Sunday 9 October 2011

Are Rolling Stone’s readers copying Blender?

A few years ago, the now-defunct magazine Blender made a list of the fifty worst songs of all time. The number 1 choice was Starship’s “We Built This City”, a song that was the 66th top single of the 1980s in Melbourne and a staple of my travels in an old XC Ford Falcon to Currajong Special School on the modern 624 bus route.

Now, Rolling Stone, which has probably absorbed a lot of Blender’s readership since the latter magazine ceased publication, has asked its readers to vote for the worst songs of the 1980s. Although as a child I listened consistently to the commercial music of the eighties, since reading Joe S. Harrington I have been completely turned away from it. The list voted for was:
  1. Starship - “We Built This City” (On Rock and Roll)
  2. Europe - “The Final Countdown”
  3. Chris de Burgh - “The Lady in Red”
  4. Wham! — “Wake Me Up (Before You Go Go)”
  5. Men Without Hats — “The Safety Dance”
  6. Falco — “Rock Me Amadeus”
  7. Bobby McFerrin — “Don’t Worry Be Happy”
  8. Toni Basil — “Mickey”
  9. Taco — “Putting On the Ritz”
  10. Rick Astley — “Never Gonna Give You Up”
The strange thing is that according to those who reported on the list, “We Built This City” was nominated as the worst song by a huge margin, and that the reason it was so hated was not the song itself, but the fact that so many fans of Jefferson Airplane, Grace Slick’s former band of the 1960s, did not want her singing stadium rock which was designed only for commercial success.

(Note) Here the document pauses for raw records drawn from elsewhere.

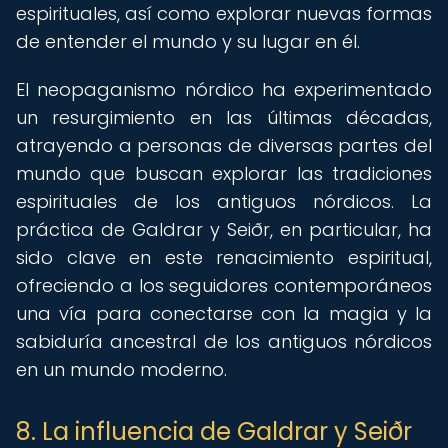
espirituales, así como explorar nuevas formas
de entender el mundo y su lugar en él.
El neopaganismo nórdico ha experimentado
un resurgimiento en las últimas décadas,
atrayendo a personas de diversas partes del
mundo que buscan explorar las tradiciones
espirituales de los antiguos nórdicos. La
práctica de Galdrar y Seiðr, en particular, ha
sido clave en este renacimiento espiritual,
ofreciendo a los seguidores contemporáneos
una vía para conectarse con la magia y la
sabiduría ancestral de los antiguos nórdicos
en un mundo moderno.
8. La influencia de Galdrar y Seiðr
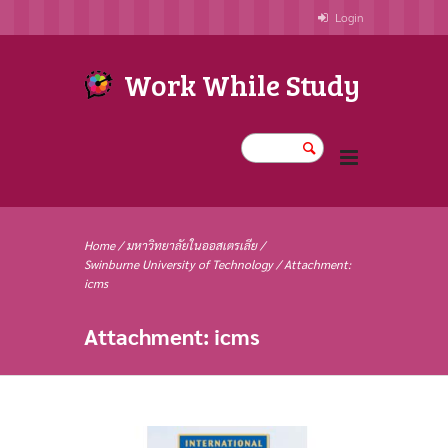
Login
Work While Study
Home
/
มหาวิทยาลัยในออสเตรเลีย
/
Swinburne University of Technology
/
Attachment:
icms
Attachment: icms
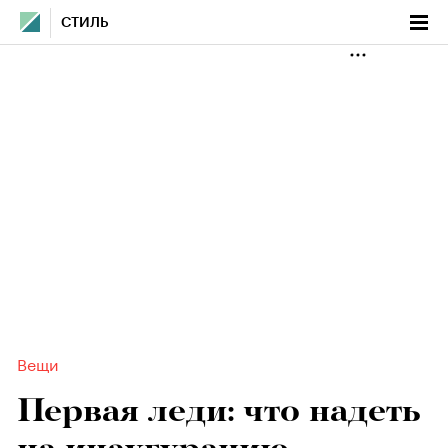
СТИЛЬ
Вещи
Первая леди: что надеть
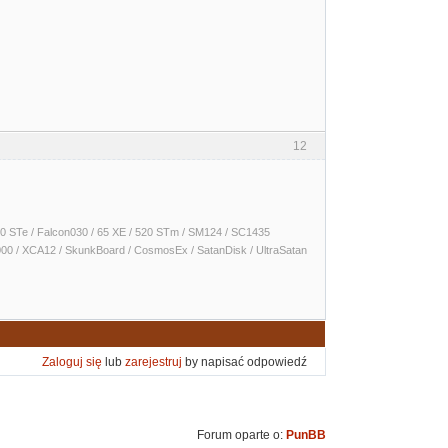
12
 1040 STe / Falcon030 / 65 XE / 520 STm / SM124 / SC1435
000 / XCA12 / SkunkBoard / CosmosEx / SatanDisk / UltraSatan
Zaloguj się
lub
zarejestruj
by napisać odpowiedź
Forum oparte o:
PunBB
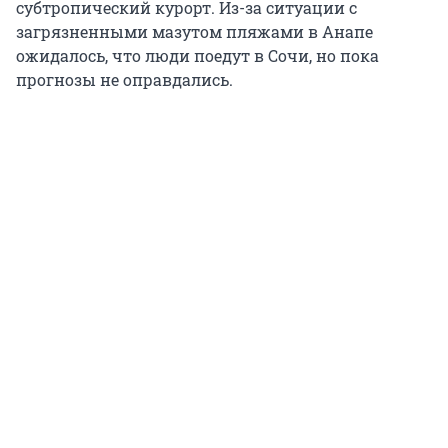
субтропический курорт. Из-за ситуации с
загрязненными мазутом пляжами в Анапе
ожидалось, что люди поедут в Сочи, но пока
прогнозы не оправдались.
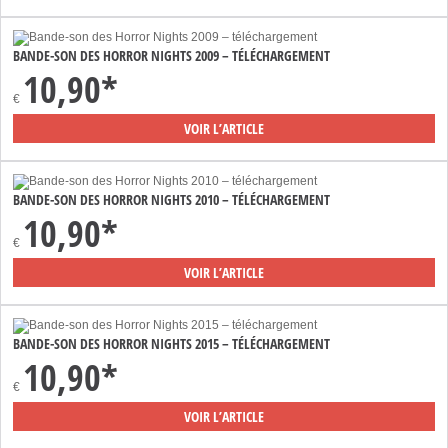
BANDE-SON DES HORROR NIGHTS 2009 – TÉLÉCHARGEMENT
10,90*
€
VOIR L’ARTICLE
BANDE-SON DES HORROR NIGHTS 2010 – TÉLÉCHARGEMENT
10,90*
€
VOIR L’ARTICLE
BANDE-SON DES HORROR NIGHTS 2015 – TÉLÉCHARGEMENT
10,90*
€
VOIR L’ARTICLE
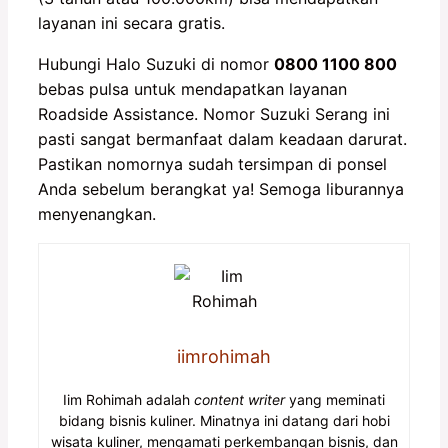
layanan ini secara gratis.
Hubungi Halo Suzuki di nomor
0800 1100 800
bebas pulsa untuk mendapatkan layanan
Roadside Assistance. Nomor Suzuki Serang ini
pasti sangat bermanfaat dalam keadaan darurat.
Pastikan nomornya sudah tersimpan di ponsel
Anda sebelum berangkat ya! Semoga liburannya
menyenangkan.
iimrohimah
Iim Rohimah adalah
content writer
yang meminati
bidang bisnis kuliner. Minatnya ini datang dari hobi
wisata kuliner, mengamati perkembangan bisnis, dan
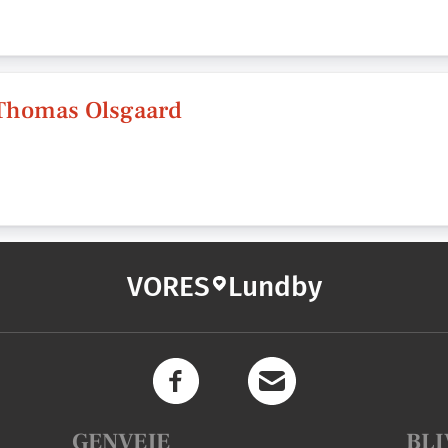
 Thomas Olsgaard
VORES
Lundby
GENVEJE
BLI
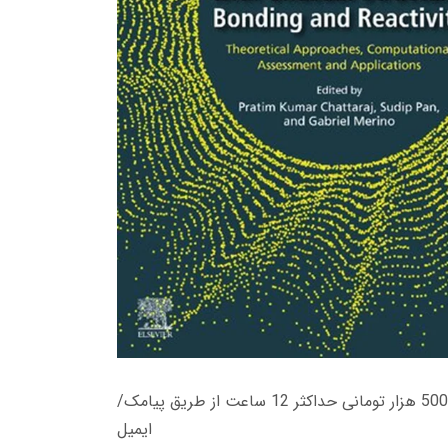
زمان تحویل کتاب های 600 هزار تومانی دانلود فوری از حساب کاربری می باشد، و زمان تحویل لینک دانلود کتاب های 500 هزار تومانی حداکثر 12 ساعت از طریق پیامک/
ایمیل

in fact, I have never found “We Built This City” anything like so bad as Jefferson Starship’s other songs of the 1980s like “Jane” or “No Way Out” which were less successful but far worse examples of “We Built This City”. All the other songs on the list, however, really are very bad, and most are staples of these lists with at least three being repeats from the 2005 Blender list. The similarity with “We Built This City” and the more-deserving “Mickey”, “Don}t Worry Be Happy” and “The Final Countdown” is so striking I really wonder if the readers took their cues from it.